> [SELECTED EXCERPT]
On May 25, 2005, 14 people interested in giraffe nutrition and health, convened at Lincoln Park Zoo in Chicago for a two-day workshop. The participants consisted of university and USDA ruminant nutrition researchers, zoo nutritionists, and veterinarians in addition to the giraffe nutrition and veterinary advisors and the PMP coordinator for giraffe.
Captive giraffe have a specific set of maladies that may be related to basic nutritional inadequacies. Peracute mortality (Fowler, 1978; Fowler and Boever 1986; Junge and Bradley, 1993), chronic wasting (Flach, 1997; Ball et al., 2002), energy malnutrition (Ball et al., 2002), mortality related to cold stress (Clauss et al., 1999), pancreatic disease (Lechowski et al., 1991), urolithiasis (Wolfe et al., 2000; Wolfe, 2003), neonatal health concerns (Miller et al., 1999), intestinal parasitism, and hoof disease may be influenced by traditional zoo diets.

> [EXERCISES]
A) Answer these questions using the text on the giraffe nutrition workshop:
(i) At which zoo did the workshop take place?
(ii) How many people gathered for it?
(iii) Which sources are cited for urolithiasis?
B) Write the next paragraph of the text on the giraffe nutrition workshop, starting right after its final sentence.

> [SUPPLIED ENTRIES]

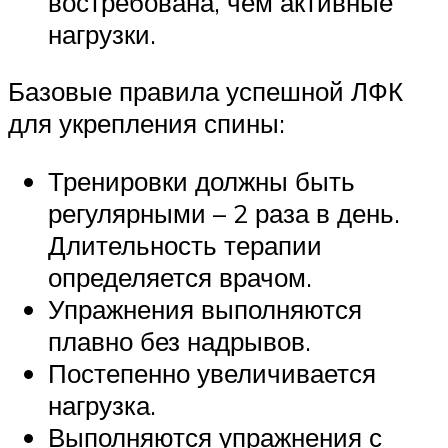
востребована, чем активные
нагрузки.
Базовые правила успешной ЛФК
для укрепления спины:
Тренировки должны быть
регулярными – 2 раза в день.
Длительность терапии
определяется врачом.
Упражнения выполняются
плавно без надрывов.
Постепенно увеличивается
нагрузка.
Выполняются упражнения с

* * *

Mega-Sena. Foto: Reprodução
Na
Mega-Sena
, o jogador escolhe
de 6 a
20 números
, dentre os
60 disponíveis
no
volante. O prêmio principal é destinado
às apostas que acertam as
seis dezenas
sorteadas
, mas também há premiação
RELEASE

==

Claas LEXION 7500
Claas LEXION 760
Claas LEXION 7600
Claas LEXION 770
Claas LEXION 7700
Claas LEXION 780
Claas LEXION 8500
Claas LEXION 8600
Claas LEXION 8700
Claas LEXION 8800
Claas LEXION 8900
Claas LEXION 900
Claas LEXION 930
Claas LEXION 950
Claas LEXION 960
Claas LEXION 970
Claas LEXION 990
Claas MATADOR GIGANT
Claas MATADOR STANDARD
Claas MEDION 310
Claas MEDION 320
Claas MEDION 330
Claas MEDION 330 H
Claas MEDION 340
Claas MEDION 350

> [TASK-BY-TASK ANSWERS]
A)
(i) Lincoln Park Zoo in Chicago
(ii) 14
(iii) Wolfe et al., 2000 and Wolfe, 2003

B)
In summary, we worked together to gain a better understanding of ruminant nutrition and how it pertains to giraffe, to understand how the clinical problems in some captive giraffe may originate from traditional zoo diets, and how changing nutrient concentrations and feed types may alleviate serious health issues in the captive giraffe population. We have compiled a document that the participants feel reflects the best information presently available. As more giraffe nutrition research is completed and more information becomes available, the recommendations may be modified. By sharing the ideas and decisions that were developed from this meeting, we hope to improve the health and well-being of giraffe that are cared for by zoo professionals.